## PROVIDED INFORMATION
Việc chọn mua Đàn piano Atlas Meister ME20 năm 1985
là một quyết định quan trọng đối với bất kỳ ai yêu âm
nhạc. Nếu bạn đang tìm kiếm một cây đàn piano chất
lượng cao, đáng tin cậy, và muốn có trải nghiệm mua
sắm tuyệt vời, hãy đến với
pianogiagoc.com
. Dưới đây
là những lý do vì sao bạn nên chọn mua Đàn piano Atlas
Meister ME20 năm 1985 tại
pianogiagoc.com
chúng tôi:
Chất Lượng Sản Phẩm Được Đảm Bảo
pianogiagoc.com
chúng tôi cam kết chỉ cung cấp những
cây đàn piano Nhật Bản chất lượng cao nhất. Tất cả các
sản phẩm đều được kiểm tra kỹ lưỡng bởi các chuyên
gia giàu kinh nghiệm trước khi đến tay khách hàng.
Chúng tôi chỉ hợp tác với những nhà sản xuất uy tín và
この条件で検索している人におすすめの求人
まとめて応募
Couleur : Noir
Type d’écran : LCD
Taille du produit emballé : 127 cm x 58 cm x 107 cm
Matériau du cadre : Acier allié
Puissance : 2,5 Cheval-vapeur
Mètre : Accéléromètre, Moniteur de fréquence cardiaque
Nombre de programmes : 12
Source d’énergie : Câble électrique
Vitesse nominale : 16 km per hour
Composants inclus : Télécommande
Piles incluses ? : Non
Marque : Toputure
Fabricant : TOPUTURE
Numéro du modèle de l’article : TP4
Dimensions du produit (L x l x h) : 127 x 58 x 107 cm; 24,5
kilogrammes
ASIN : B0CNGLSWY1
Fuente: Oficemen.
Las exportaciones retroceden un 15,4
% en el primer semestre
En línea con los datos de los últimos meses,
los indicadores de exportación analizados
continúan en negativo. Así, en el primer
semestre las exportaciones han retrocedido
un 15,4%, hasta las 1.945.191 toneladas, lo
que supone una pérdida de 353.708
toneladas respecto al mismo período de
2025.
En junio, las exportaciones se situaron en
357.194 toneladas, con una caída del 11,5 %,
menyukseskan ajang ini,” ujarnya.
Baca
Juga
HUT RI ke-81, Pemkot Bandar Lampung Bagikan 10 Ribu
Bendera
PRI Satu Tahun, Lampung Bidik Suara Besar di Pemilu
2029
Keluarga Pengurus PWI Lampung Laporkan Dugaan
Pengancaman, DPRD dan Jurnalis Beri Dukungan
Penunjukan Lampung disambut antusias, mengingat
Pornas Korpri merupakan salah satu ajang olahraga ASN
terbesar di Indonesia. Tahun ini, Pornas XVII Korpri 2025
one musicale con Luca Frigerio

## YOUR TASK
Rewrite all the rows, substituting "example.com" for each occurrence of "pianogiagoc.com" and leaving everything else unchanged.

## RESPONSE
Việc chọn mua Đàn piano Atlas Meister ME20 năm 1985
là một quyết định quan trọng đối với bất kỳ ai yêu âm
nhạc. Nếu bạn đang tìm kiếm một cây đàn piano chất
lượng cao, đáng tin cậy, và muốn có trải nghiệm mua
sắm tuyệt vời, hãy đến với
example.com
. Dưới đây
là những lý do vì sao bạn nên chọn mua Đàn piano Atlas
Meister ME20 năm 1985 tại
example.com
chúng tôi:
Chất Lượng Sản Phẩm Được Đảm Bảo
example.com
chúng tôi cam kết chỉ cung cấp những
cây đàn piano Nhật Bản chất lượng cao nhất. Tất cả các
sản phẩm đều được kiểm tra kỹ lưỡng bởi các chuyên
gia giàu kinh nghiệm trước khi đến tay khách hàng.
Chúng tôi chỉ hợp tác với những nhà sản xuất uy tín và
この条件で検索している人におすすめの求人
まとめて応募
Couleur : Noir
Type d’écran : LCD
Taille du produit emballé : 127 cm x 58 cm x 107 cm
Matériau du cadre : Acier allié
Puissance : 2,5 Cheval-vapeur
Mètre : Accéléromètre, Moniteur de fréquence cardiaque
Nombre de programmes : 12
Source d’énergie : Câble électrique
Vitesse nominale : 16 km per hour
Composants inclus : Télécommande
Piles incluses ? : Non
Marque : Toputure
Fabricant : TOPUTURE
Numéro du modèle de l’article : TP4
Dimensions du produit (L x l x h) : 127 x 58 x 107 cm; 24,5
kilogrammes
ASIN : B0CNGLSWY1
Fuente: Oficemen.
Las exportaciones retroceden un 15,4
% en el primer semestre
En línea con los datos de los últimos meses,
los indicadores de exportación analizados
continúan en negativo. Así, en el primer
semestre las exportaciones han retrocedido
un 15,4%, hasta las 1.945.191 toneladas, lo
que supone una pérdida de 353.708
toneladas respecto al mismo período de
2025.
En junio, las exportaciones se situaron en
357.194 toneladas, con una caída del 11,5 %,
menyukseskan ajang ini,” ujarnya.
Baca
Juga
HUT RI ke-81, Pemkot Bandar Lampung Bagikan 10 Ribu
Bendera
PRI Satu Tahun, Lampung Bidik Suara Besar di Pemilu
2029
Keluarga Pengurus PWI Lampung Laporkan Dugaan
Pengancaman, DPRD dan Jurnalis Beri Dukungan
Penunjukan Lampung disambut antusias, mengingat
Pornas Korpri merupakan salah satu ajang olahraga ASN
terbesar di Indonesia. Tahun ini, Pornas XVII Korpri 2025
one musicale con Luca Frigerio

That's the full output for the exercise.